Phenotypic assessment of hiPSC-derived HPCs (A) Representative overlay showing expression of hematopoietic progenitor cell marker CD34 across 3 genetically independent hiPSC-derived cells lines at day 14 in floating HPCs (Average = 86.5%, N = 3). (B) Representative overlay showing expression of leukocyte marker CD45 across 3 genetically independent hiPSC-derived cells lines at day 14 in floating HPCs (Average = 93.7%, N = 3). Expression from staining with the appropriate isotype antibodies is shown as negative control for all groups (gray).

Figure 5

Phenotypic assessment of hiPSC-derived and primary monocytes (A) Representative overlay showing expression of leukocyte marker CD45 across 3 genetically independent hiPSC-derived cells lines at day 14 in monocytes (Average = 92.4%, N = 3). (B) Representative overlay showing expression of mature myeloid cell marker CD11b across 3 genetically independent hiPSC-derived cells lines at day 14 in monocytes (Average = 92.0%, N = 3). (C) Representative overlay showing expression of monocyte cell marker CD14 across 3 genetically independent hiPSC-derived cells lines at day 14 in monocytes (Average = 82.4%, N = 3). (D–F) Expression of same markers from (A-C) in primary PBMC-derived monocytes. Expression from staining with the appropriate isotype antibodies is shown as negative control for all groups (gray).

Figure 6

Phenotypic and functional assessment of hiPSC-derived and primary macrophages (A) Representative images of immunofluorescence CD68 staining observed in primary macrophages (pMac, n = 5; first column) and iPSC-derived macrophages (iMac, n = 3; second column) polarized in M0, M1, and M2 macrophages (First, second and third row, respectively).
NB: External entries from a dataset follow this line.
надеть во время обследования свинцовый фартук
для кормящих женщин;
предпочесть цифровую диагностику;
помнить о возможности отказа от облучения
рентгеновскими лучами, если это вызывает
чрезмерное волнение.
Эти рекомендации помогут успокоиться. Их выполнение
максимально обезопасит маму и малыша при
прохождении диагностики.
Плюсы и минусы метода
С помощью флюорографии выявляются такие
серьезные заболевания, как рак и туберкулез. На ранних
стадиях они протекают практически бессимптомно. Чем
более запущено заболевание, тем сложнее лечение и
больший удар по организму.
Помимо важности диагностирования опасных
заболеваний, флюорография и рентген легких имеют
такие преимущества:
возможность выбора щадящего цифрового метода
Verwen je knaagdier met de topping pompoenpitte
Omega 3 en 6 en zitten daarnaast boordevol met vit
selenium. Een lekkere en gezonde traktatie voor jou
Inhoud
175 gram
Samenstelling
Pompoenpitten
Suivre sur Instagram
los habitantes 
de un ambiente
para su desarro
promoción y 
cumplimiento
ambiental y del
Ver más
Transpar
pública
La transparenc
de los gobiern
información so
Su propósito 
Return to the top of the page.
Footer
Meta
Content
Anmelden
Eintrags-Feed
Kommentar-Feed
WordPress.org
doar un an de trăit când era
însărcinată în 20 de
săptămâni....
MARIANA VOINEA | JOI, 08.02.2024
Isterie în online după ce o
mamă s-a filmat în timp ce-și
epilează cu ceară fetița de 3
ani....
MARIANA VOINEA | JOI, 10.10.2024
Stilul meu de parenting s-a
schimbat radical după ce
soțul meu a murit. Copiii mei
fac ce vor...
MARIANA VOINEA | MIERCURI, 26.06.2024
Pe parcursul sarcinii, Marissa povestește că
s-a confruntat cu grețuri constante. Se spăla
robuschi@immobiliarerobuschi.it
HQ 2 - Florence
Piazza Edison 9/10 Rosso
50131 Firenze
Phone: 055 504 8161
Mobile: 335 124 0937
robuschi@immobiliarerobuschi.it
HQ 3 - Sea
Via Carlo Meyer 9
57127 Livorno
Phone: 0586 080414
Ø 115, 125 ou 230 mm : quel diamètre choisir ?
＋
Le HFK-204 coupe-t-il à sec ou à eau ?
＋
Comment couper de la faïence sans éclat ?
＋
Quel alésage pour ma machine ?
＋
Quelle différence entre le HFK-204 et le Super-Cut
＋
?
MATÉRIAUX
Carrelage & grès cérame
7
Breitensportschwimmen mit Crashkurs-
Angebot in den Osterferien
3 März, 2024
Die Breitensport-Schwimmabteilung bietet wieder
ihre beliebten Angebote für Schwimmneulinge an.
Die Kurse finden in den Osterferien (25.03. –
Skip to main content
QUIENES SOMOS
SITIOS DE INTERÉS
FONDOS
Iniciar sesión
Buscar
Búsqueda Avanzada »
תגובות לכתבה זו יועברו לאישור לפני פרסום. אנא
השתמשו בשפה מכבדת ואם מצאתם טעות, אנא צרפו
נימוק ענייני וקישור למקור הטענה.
Cells were stained for CD68 (red) and with DAPI for nuclear staining (blue). (B and C) Representative overlay showing the expression of the M1 marker CD80 (B) and the M2 marker CD209 (C) on primary macrophages (pMac, n = 4; empty histograms) and iPSC-derived macrophages (iMac, n = 3; filled histograms) polarized in M0 (orange), M1 (red), and M2 (green) macrophages. The fluorescence minus one (FMO) used as negative control is shown (gray, filled histogram). (D-E) Phagocytic ability of M0, M1 and M2 primary macrophages (pMac) and iPSC-derived macrophages (iMac) was evaluated by using pHrodo Green Zymosan A Bioparticles and was assessed by flow cytometry and confocal microscopy. (D) Representative images showing phagocytized Zymosan particles (in green) in primary macrophages (pMac, n = 3; first column) and iMac (iMac-Con, n = 3; second column) polarized in M0, M1, and M2 macrophages (First, second and third row, respectively). Nuclei were stained with DAPI (blue). (E) Representative overlay showing the Zymosan phagocytosis in primary macrophages (pMac, n = 4; empty histograms) and iPSC-derived macrophages (iMac, n = 3; filled histograms) polarized in M0 (in orange, first graph), M1 (in red, second graph), and M2 (in green, third graph) macrophages. Samples incubated without Zymosan (gray histograms) and with Zymosan incubated at 4°C (light blue histograms), which were used as negative controls, are shown. Scale bars = 25 μm and are applicable to all images.